:: PAGE EXTRACT ::
Signed-off-by: Brian Foster <bfoster@redhat.com>
---
 fs/xfs/libxfs/xfs_alloc.c | 224 +++++++++++++++++++++-----------------
 1 file changed, 127 insertions(+), 97 deletions(-)

diff --git a/fs/xfs/libxfs/xfs_alloc.c b/fs/xfs/libxfs/xfs_alloc.c
index 76affbcbd5ff..a7e3daa16717 100644
--- a/fs/xfs/libxfs/xfs_alloc.c
+++ b/fs/xfs/libxfs/xfs_alloc.c
@@ -980,6 +980,119 @@ xfs_alloc_find_best_extent(
 	return error;
 }
 
+/*
+ * First NEAR algorithm. If the requested extent is large wrt the freespace
+ * available in this AG, then the cursor will point to a btree entry near the
+ * right edge of the tree. If it's in the last btree leaf block, then we just
+ * examine all the entries in that block that are big enough and pick the best
+ * one.
+ */
+STATIC int
+xfs_alloc_ag_vextent_near_cntbt(
+	struct xfs_alloc_arg	*args,
+	struct xfs_btree_cur	*cnt_cur,
+	bool			*busy,
+	unsigned		*busy_gen,
+	int			*done)
+{
+	struct xfs_btree_cur	*bno_cur = NULL;
+	xfs_agblock_t		bno;
+	xfs_extlen_t		len;
+	xfs_agblock_t		bnoa;
+	xfs_extlen_t		lena;
+	xfs_extlen_t		diff;
+	xfs_agblock_t		new;
+	xfs_extlen_t		bdiff;
+	int			besti = 0;
+	xfs_extlen_t		blen;
+	xfs_agblock_t		bnew = 0;
+	int			i, j;
+	int			error = 0;
+
+	*done = 0;
+
+	/*
+	 * Inspect each record to the end of the tree and keep track of the one
+	 * with the best locality. Note that the caller points cnt_cur to the
+	 * last block in the tree before we get here.
+	 */
+	for (j = 1, blen = 0, bdiff = 0;
+	     !error && j && (blen < args->maxlen || bdiff > 0);
+	     error = xfs_btree_increment(cnt_cur, 0, &j)) {
+		error = xfs_alloc_get_rec(cnt_cur, &bno, &len, &i);
+		if (error)
+			goto error;
+		XFS_WANT_CORRUPTED_GOTO(args->mp, i == 1, error);
+
+		*busy = xfs_alloc_compute_aligned(args, bno, len, &bnoa, &lena,
+						  busy_gen);
+		if (lena < args->minlen)
+			continue;
+		if (bnoa < args->min_agbno || bnoa > args->max_agbno)
+			continue;
+		args->len = XFS_EXTLEN_MIN(lena, args->maxlen);
+		xfs_alloc_fix_len(args);
+		ASSERT(args->len >= args->minlen);
+		if (args->len < blen)
+			continue;
+
+		diff = xfs_alloc_compute_diff(args->agbno, args->len,
+					      args->alignment, args->datatype,
+					      bnoa, lena, &new);
+		if (new != NULLAGBLOCK && (args->len > blen || diff < bdiff)) {
+			bdiff = diff;
+			bnew = new;
+			blen = args->len;
+			besti = cnt_cur->bc_ptrs[0];
+		}
+	}
+
+	/*
+	 * If we didn't find a suitable record, return and the let the caller
+	 * try another algorithm.

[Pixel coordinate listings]
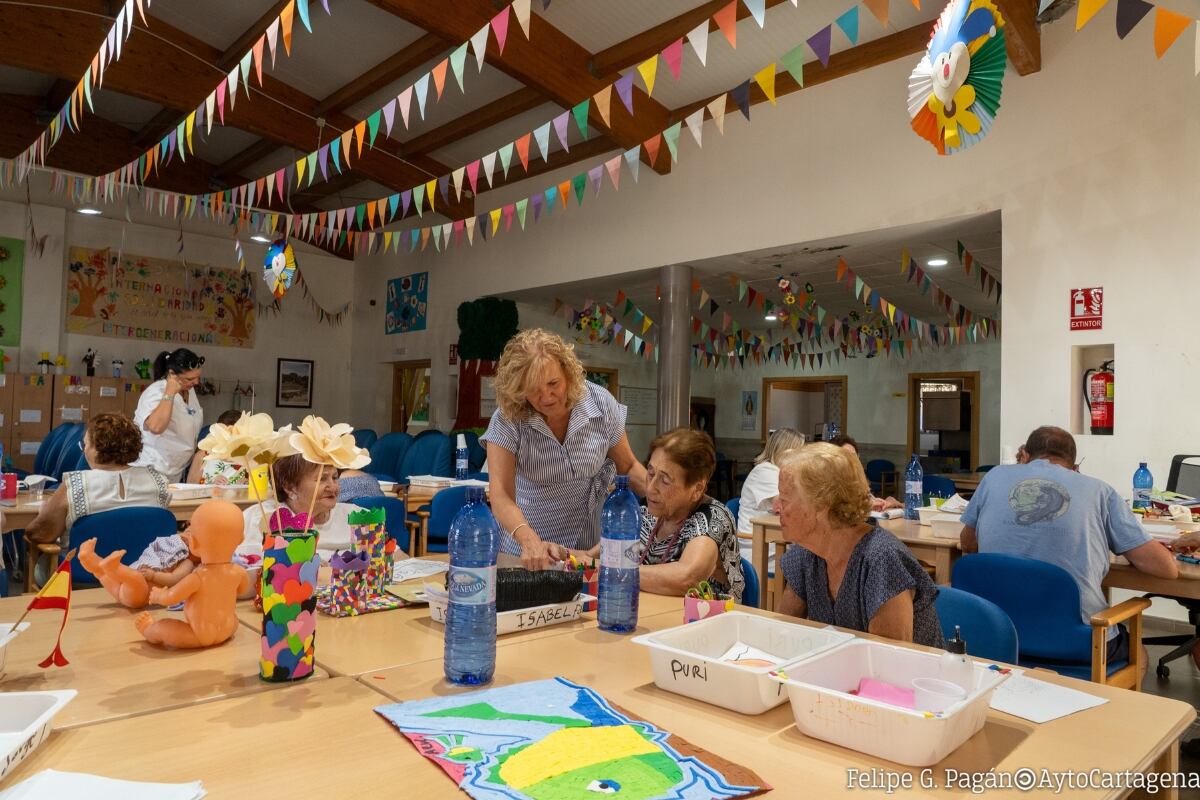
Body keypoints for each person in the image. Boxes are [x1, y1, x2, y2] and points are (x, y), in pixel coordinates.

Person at [960, 426, 1177, 678]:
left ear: (1025, 455)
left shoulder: (994, 477)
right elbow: (1166, 569)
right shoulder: (1099, 491)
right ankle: (1116, 714)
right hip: (1075, 642)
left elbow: (968, 543)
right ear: (1074, 467)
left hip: (997, 632)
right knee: (1137, 651)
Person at [483, 329, 648, 570]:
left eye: (553, 384)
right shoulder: (508, 418)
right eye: (533, 389)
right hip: (529, 552)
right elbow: (501, 496)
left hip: (586, 549)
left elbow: (629, 467)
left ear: (568, 374)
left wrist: (667, 498)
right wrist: (530, 540)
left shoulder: (600, 403)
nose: (546, 396)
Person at [775, 443, 945, 647]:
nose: (776, 508)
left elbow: (888, 663)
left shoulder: (881, 559)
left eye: (784, 500)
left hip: (911, 675)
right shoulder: (807, 553)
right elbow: (781, 634)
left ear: (821, 505)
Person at [578, 428, 743, 601]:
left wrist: (611, 569)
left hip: (707, 622)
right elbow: (591, 558)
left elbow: (687, 578)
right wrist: (559, 554)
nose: (650, 488)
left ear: (697, 489)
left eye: (665, 480)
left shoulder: (712, 519)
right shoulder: (648, 512)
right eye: (650, 473)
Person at [27, 414, 172, 548]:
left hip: (87, 571)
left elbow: (39, 534)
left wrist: (43, 513)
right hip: (143, 572)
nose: (84, 451)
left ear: (97, 449)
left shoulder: (76, 484)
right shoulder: (157, 481)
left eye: (86, 445)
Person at [241, 454, 404, 562]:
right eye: (322, 479)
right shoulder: (264, 518)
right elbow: (255, 571)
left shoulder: (356, 516)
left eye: (334, 477)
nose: (332, 486)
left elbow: (399, 559)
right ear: (290, 487)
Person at [133, 348, 205, 481]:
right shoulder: (156, 392)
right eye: (190, 379)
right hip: (151, 470)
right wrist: (170, 392)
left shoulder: (189, 390)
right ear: (172, 374)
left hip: (175, 471)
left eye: (198, 377)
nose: (196, 383)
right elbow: (155, 427)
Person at [736, 428, 806, 562]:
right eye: (800, 452)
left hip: (775, 542)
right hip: (759, 548)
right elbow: (783, 505)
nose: (802, 458)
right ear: (786, 451)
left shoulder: (781, 472)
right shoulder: (765, 471)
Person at [830, 433, 902, 512]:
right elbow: (839, 510)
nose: (853, 461)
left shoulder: (858, 481)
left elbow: (871, 501)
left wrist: (888, 502)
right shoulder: (829, 485)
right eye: (847, 456)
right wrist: (867, 505)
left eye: (854, 456)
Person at [185, 409, 245, 484]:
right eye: (226, 432)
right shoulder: (203, 455)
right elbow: (190, 486)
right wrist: (210, 483)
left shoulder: (247, 457)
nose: (229, 437)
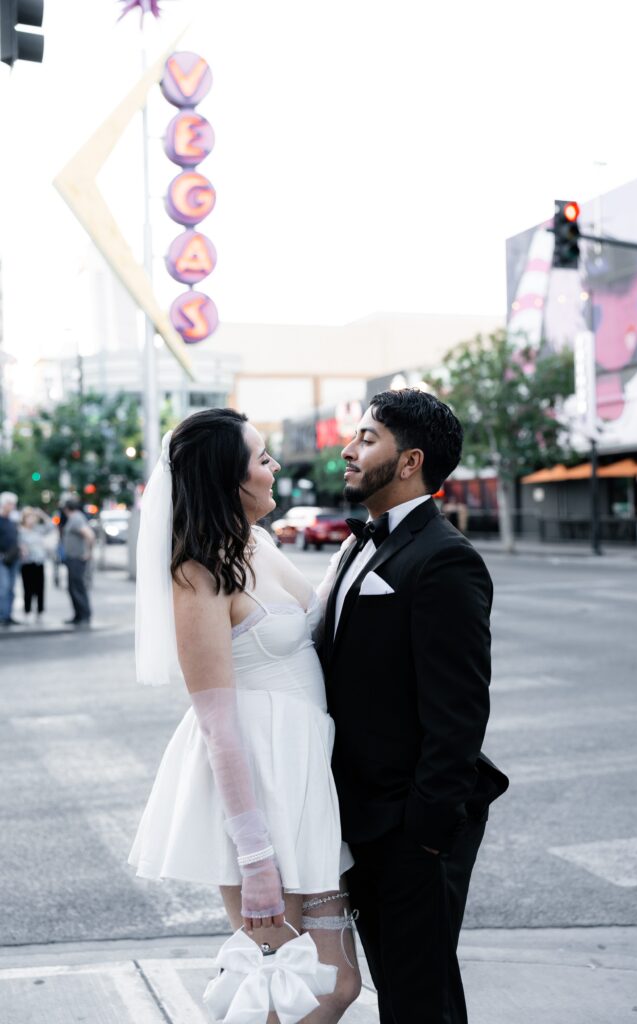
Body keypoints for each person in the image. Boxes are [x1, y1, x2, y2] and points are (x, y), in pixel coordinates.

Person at [129, 408, 361, 1023]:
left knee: (335, 983)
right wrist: (255, 857)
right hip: (258, 788)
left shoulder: (257, 542)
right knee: (286, 985)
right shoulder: (196, 574)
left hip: (306, 779)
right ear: (227, 479)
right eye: (261, 458)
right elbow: (214, 722)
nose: (275, 466)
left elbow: (319, 612)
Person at [319, 389, 509, 1024]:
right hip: (362, 817)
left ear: (410, 461)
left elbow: (458, 712)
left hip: (409, 830)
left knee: (420, 1000)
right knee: (401, 995)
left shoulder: (446, 559)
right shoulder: (358, 545)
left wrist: (424, 836)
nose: (348, 449)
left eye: (367, 438)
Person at [62, 499, 95, 626]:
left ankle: (84, 615)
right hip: (73, 558)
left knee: (77, 587)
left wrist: (88, 552)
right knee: (73, 587)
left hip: (77, 558)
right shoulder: (77, 518)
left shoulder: (76, 519)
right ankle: (78, 615)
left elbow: (89, 535)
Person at [19, 507, 55, 622]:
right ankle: (27, 610)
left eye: (33, 517)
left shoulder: (38, 529)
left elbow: (51, 526)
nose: (31, 520)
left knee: (40, 588)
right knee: (27, 588)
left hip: (39, 562)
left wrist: (42, 514)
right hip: (27, 562)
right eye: (29, 517)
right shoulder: (20, 531)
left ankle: (40, 611)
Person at [0, 491, 20, 626]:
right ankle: (2, 615)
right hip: (2, 558)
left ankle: (8, 615)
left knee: (11, 588)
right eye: (11, 504)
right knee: (4, 587)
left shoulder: (12, 521)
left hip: (14, 558)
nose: (13, 506)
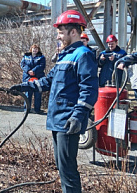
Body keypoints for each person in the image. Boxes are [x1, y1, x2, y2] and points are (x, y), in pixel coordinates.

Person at [10, 10, 98, 192]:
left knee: (68, 170)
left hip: (68, 120)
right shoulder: (64, 55)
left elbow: (89, 90)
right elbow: (48, 81)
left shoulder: (83, 55)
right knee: (61, 166)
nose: (58, 36)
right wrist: (24, 86)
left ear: (73, 32)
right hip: (57, 120)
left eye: (60, 32)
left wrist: (78, 116)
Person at [20, 44, 46, 114]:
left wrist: (34, 71)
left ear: (38, 50)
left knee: (37, 93)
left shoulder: (41, 57)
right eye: (34, 49)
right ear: (31, 49)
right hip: (27, 77)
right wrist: (28, 71)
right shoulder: (26, 56)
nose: (35, 50)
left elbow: (42, 66)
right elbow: (22, 64)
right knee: (28, 93)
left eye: (36, 49)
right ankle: (27, 109)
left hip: (38, 77)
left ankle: (37, 109)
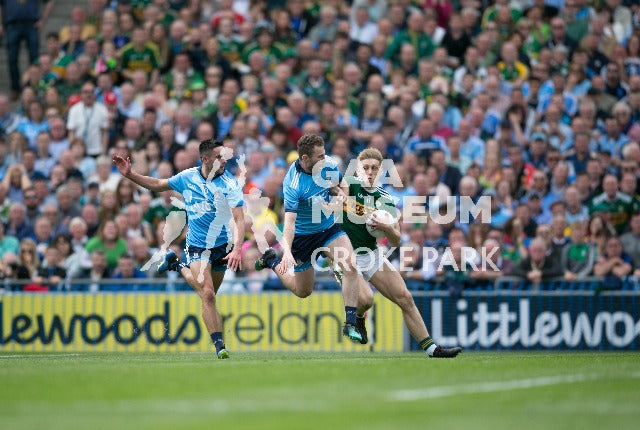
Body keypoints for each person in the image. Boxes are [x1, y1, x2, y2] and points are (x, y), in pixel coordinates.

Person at [113, 138, 245, 360]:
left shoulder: (229, 184)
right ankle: (220, 346)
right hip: (197, 245)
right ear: (205, 159)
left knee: (208, 293)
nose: (224, 161)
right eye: (219, 157)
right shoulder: (187, 177)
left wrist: (238, 249)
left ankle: (176, 265)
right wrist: (130, 174)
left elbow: (240, 220)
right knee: (209, 294)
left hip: (222, 245)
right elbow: (158, 185)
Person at [336, 148, 462, 358]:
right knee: (366, 299)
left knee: (405, 298)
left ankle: (432, 349)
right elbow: (335, 190)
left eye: (374, 168)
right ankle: (357, 317)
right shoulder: (349, 185)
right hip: (344, 254)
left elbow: (396, 240)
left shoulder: (386, 199)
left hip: (371, 254)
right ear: (357, 170)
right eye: (365, 168)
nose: (369, 172)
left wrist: (386, 228)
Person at [254, 134, 365, 343]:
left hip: (328, 228)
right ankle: (272, 260)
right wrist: (286, 251)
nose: (325, 159)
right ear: (305, 158)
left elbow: (343, 184)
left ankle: (350, 323)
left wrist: (342, 194)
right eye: (320, 156)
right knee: (302, 291)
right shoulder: (293, 183)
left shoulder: (328, 164)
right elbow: (289, 222)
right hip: (303, 237)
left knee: (350, 264)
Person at [0, 0, 54, 99]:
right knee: (12, 58)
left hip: (31, 24)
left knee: (34, 59)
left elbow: (49, 2)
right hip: (12, 24)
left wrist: (43, 20)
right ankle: (15, 88)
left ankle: (33, 86)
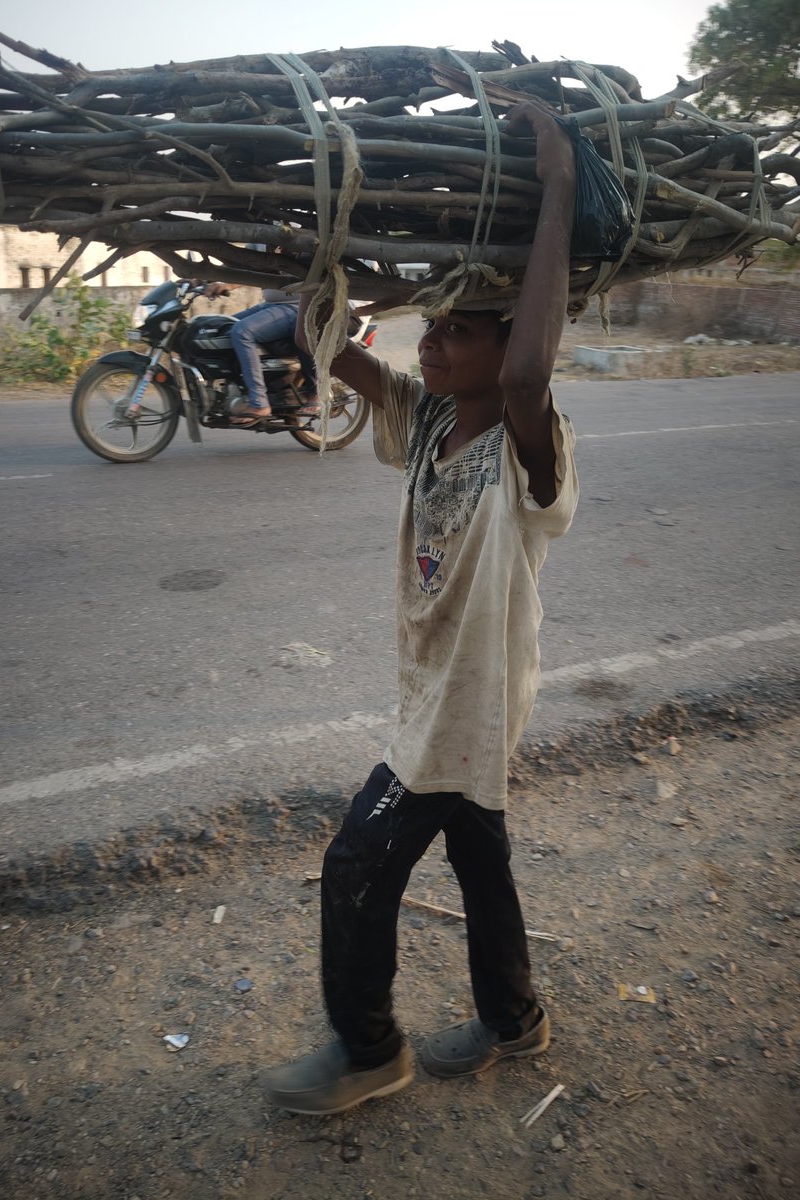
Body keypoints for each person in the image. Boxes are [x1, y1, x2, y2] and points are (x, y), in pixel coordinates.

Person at [264, 97, 579, 1115]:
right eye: (432, 326)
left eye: (459, 331)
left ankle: (368, 1049)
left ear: (507, 349)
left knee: (359, 855)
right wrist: (315, 244)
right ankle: (517, 1018)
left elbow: (531, 370)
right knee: (477, 847)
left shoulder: (535, 442)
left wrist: (559, 187)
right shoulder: (429, 413)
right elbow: (327, 336)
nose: (433, 343)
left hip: (469, 699)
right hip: (434, 683)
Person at [203, 282, 318, 421]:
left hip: (296, 307)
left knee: (242, 332)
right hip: (271, 305)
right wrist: (199, 279)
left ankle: (259, 403)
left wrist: (228, 284)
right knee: (219, 328)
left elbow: (255, 269)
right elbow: (244, 265)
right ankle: (236, 392)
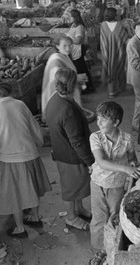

:: EXERCISE SET ::
**1)** From the XFS allocation patch, echo the passage between "Signed-off-by: Brian Foster" and "insertions(+), 97 deletions(-)", inclusive.
**2)** List the names of the parameters that the XFS allocation patch declares for the function xfs_alloc_ag_vextent_near_cntbt.

:: SOLUTIONS FOR EACH TASK ::
**1)**
Signed-off-by: Brian Foster <bfoster@redhat.com>
---
 fs/xfs/libxfs/xfs_alloc.c | 224 +++++++++++++++++++++-----------------
 1 file changed, 127 insertions(+), 97 deletions(-)

**2)**
args
cnt_cur
busy
busy_gen
done